Data for the task Start Marker

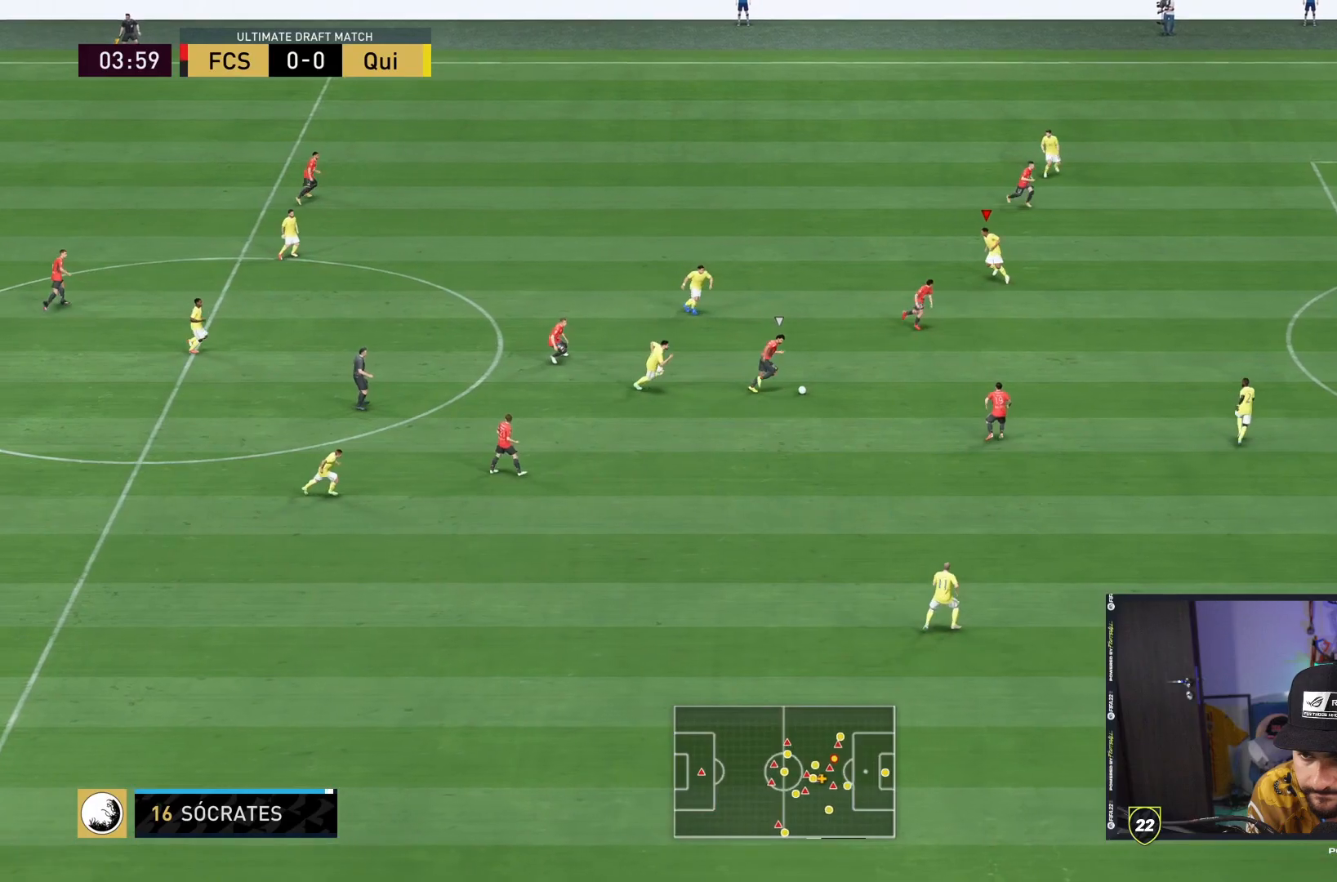
Gameplay with a controller (PlayStation layout); each line is a JSON object with the inputs held at the frame after it (dt_ms = milliseconds from this image to that frame). "events" lists button and stick changes between this image and that frame as [ms after this image, input, new state], when the widget could be followed in between. Not read: L3 R3.
{"dt_ms": 1000, "buttons": ["L2", "R2"], "left_stick": "up", "right_stick": "center"}
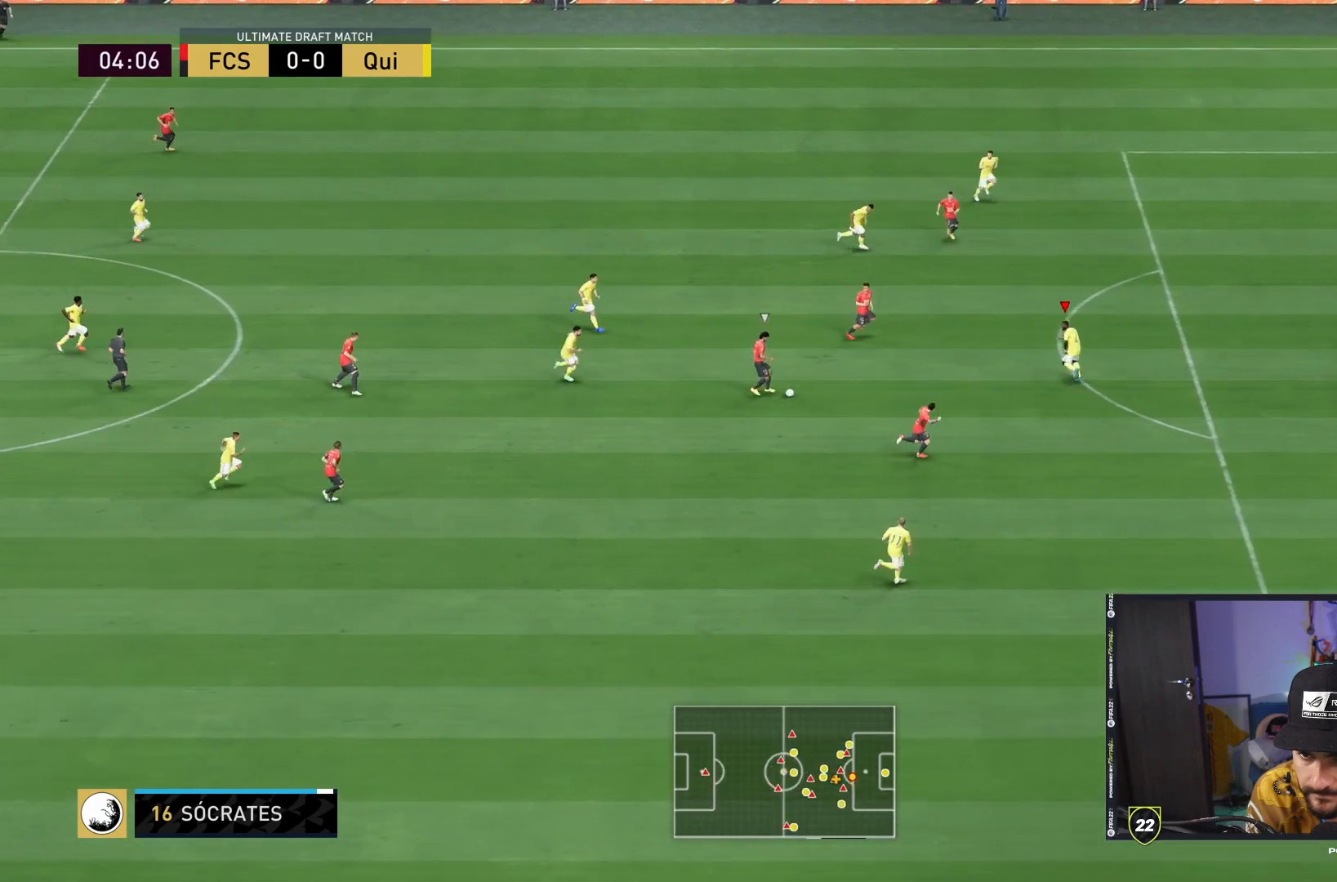
{"dt_ms": 500, "buttons": ["L2", "R2"], "left_stick": "down-right", "right_stick": "center", "events": [[133, "left_stick", "right"], [367, "left_stick", "down-right"]]}
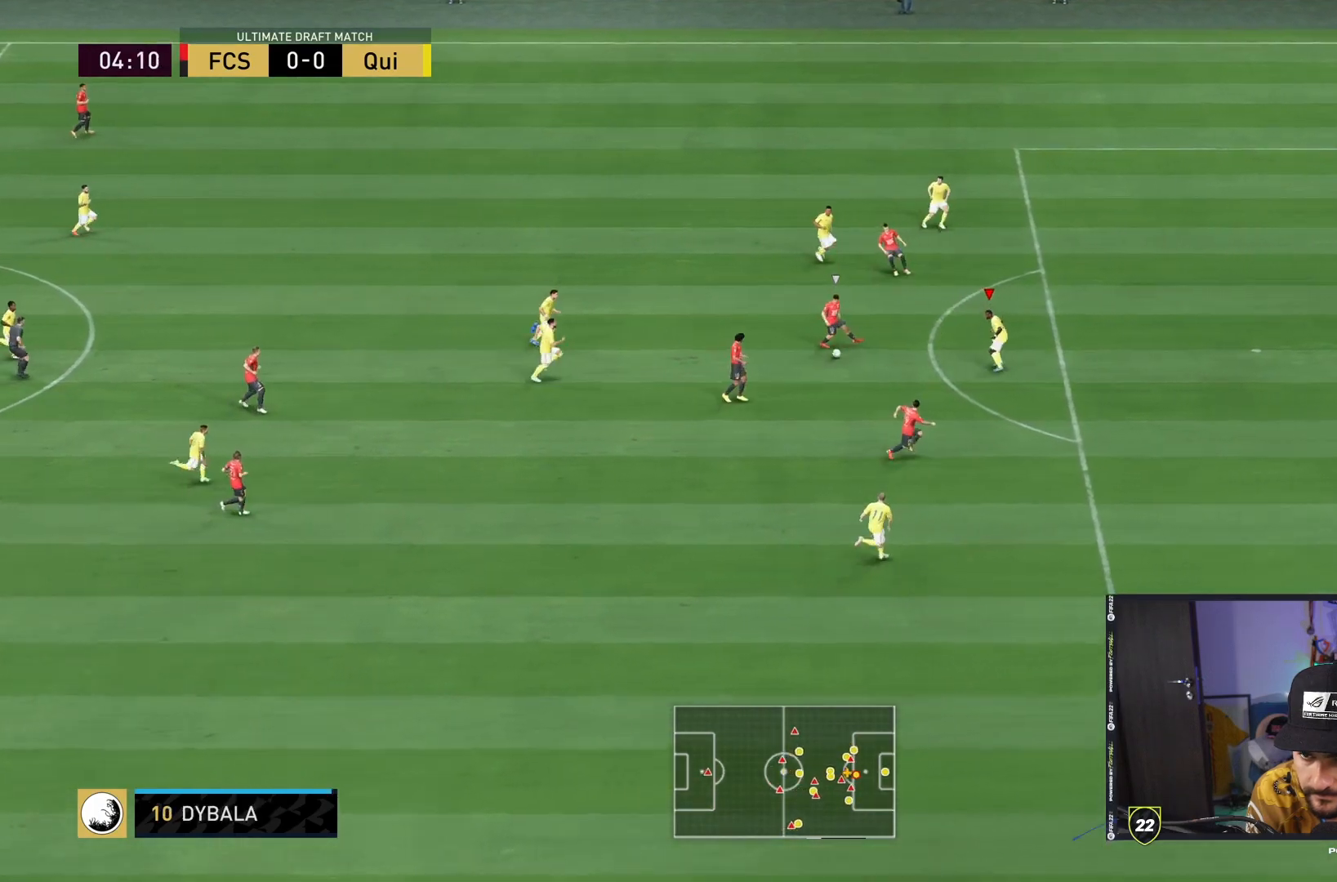
{"dt_ms": 500, "buttons": ["L2", "R2"], "left_stick": "right", "right_stick": "center", "events": [[367, "left_stick", "right"]]}
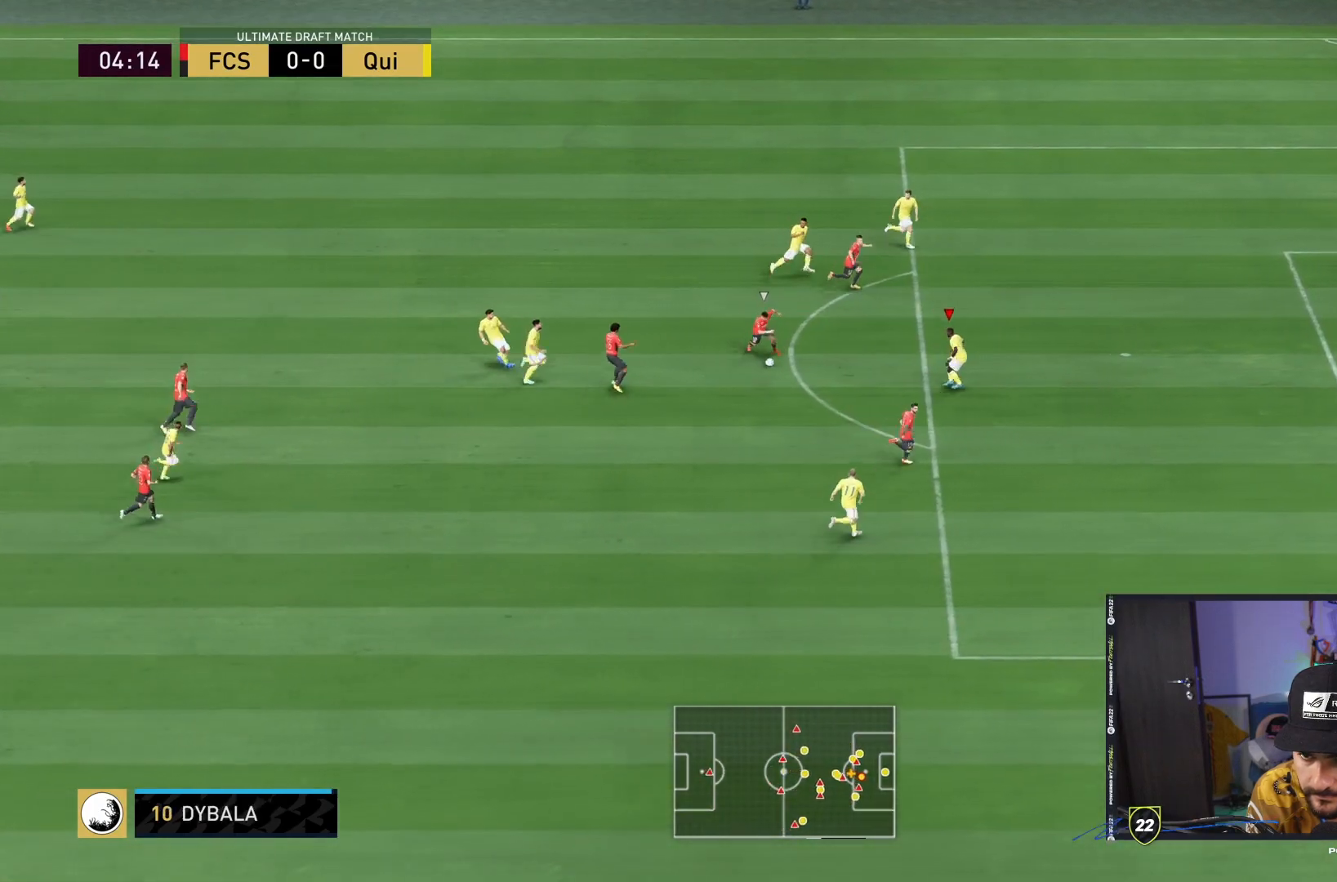
{"dt_ms": 1000, "buttons": ["CROSS", "L2", "R2"], "left_stick": "right", "right_stick": "center", "events": [[67, "left_stick", "up-right"], [717, "left_stick", "right"], [983, "CROSS", "down"]]}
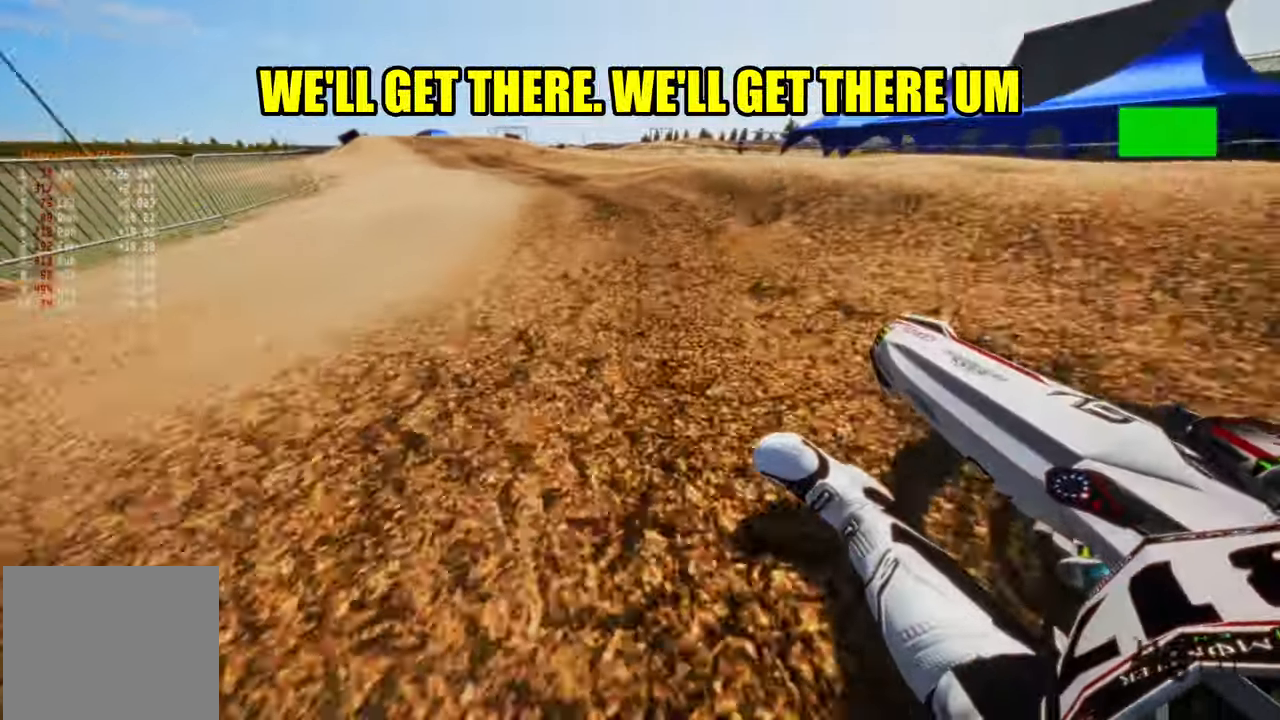
Gameplay with a controller (PlayStation layout); each line is a JSON object with the inputs held at the frame after it. "events" lists button and stick changes between this image and that frame as [ms after this image, input, new state], when the widget could be followed in between. Not read: HOME.
{"buttons": ["R2"], "left_stick": "up", "right_stick": "center", "events": [[183, "left_stick", "up"], [400, "right_stick", "center"]]}
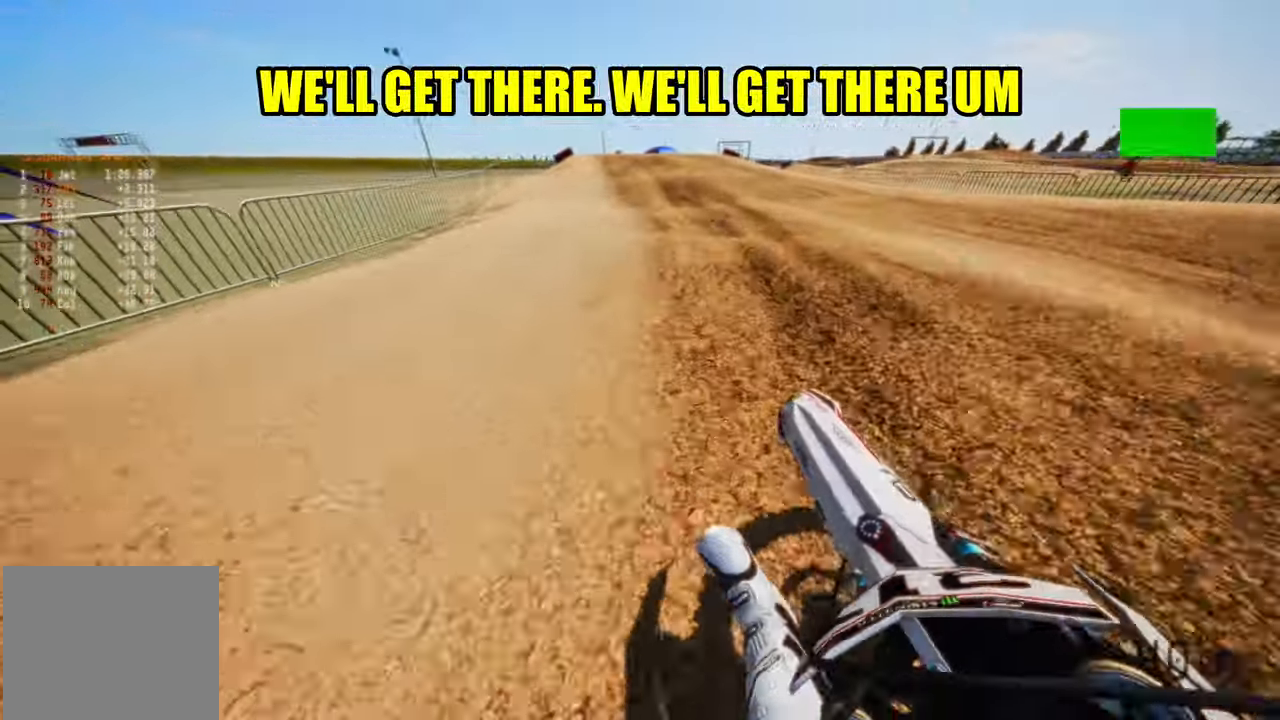
{"buttons": ["R2"], "left_stick": "up-left", "right_stick": "down", "events": [[16, "left_stick", "center"], [66, "right_stick", "down"], [216, "R3", "down"], [366, "R3", "up"], [466, "left_stick", "up-left"]]}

Data for the task End Marker

Assignment
Repeat the preceding records precisely, and leave every picture out of the copy.

Expected answer
Gameplay with a controller (PlayStation layout); each line is a JSON object with the inputs held at the frame after it (dt_ms = milliseconds from this image to that frame). "events" lists button and stick changes between this image and that frame as [ms after this image, input, new state], when the widget could be followed in between. Not read: L3 R3.
{"dt_ms": 1000, "buttons": ["L2", "R2"], "left_stick": "up", "right_stick": "center"}
{"dt_ms": 500, "buttons": ["L2", "R2"], "left_stick": "down-right", "right_stick": "center", "events": [[133, "left_stick", "right"], [367, "left_stick", "down-right"]]}
{"dt_ms": 500, "buttons": ["L2", "R2"], "left_stick": "right", "right_stick": "center", "events": [[367, "left_stick", "right"]]}
{"dt_ms": 1000, "buttons": ["CROSS", "L2", "R2"], "left_stick": "right", "right_stick": "center", "events": [[67, "left_stick", "up-right"], [717, "left_stick", "right"], [983, "CROSS", "down"]]}
Gameplay with a controller (PlayStation layout); each line is a JSON object with the inputs held at the frame after it. "events" lists button and stick changes between this image and that frame as [ms after this image, input, new state], when the widget could be followed in between. Not read: HOME.
{"buttons": ["R2"], "left_stick": "up", "right_stick": "center", "events": [[183, "left_stick", "up"], [400, "right_stick", "center"]]}
{"buttons": ["R2"], "left_stick": "up-left", "right_stick": "down", "events": [[16, "left_stick", "center"], [66, "right_stick", "down"], [216, "R3", "down"], [366, "R3", "up"], [466, "left_stick", "up-left"]]}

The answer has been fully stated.